[PROBLEM STATEMENT]: Can you update the extracted text in the material so that each "Requisition" reads "Request", keeping everything else unchanged and leaving out the pictures?

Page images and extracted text
*** Begin section ***

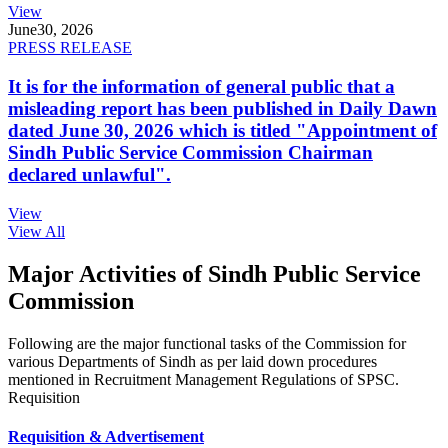
View
June
30, 2026
PRESS RELEASE
It is for the information of general public that a
misleading report has been published in Daily Dawn
dated June 30, 2026 which is titled "Appointment of
Sindh Public Service Commission Chairman
declared unlawful".
View
View All
Major Activities of Sindh Public Service
Commission
Following are the major functional tasks of the Commission for
various Departments of Sindh as per laid down procedures
mentioned in Recruitment Management Regulations of SPSC.
Requisition
Requisition & Advertisement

*** End section ***

[RESPONSE]:
View
June
30, 2026
PRESS RELEASE
It is for the information of general public that a
misleading report has been published in Daily Dawn
dated June 30, 2026 which is titled "Appointment of
Sindh Public Service Commission Chairman
declared unlawful".
View
View All
Major Activities of Sindh Public Service
Commission
Following are the major functional tasks of the Commission for
various Departments of Sindh as per laid down procedures
mentioned in Recruitment Management Regulations of SPSC.
Request
Request & Advertisement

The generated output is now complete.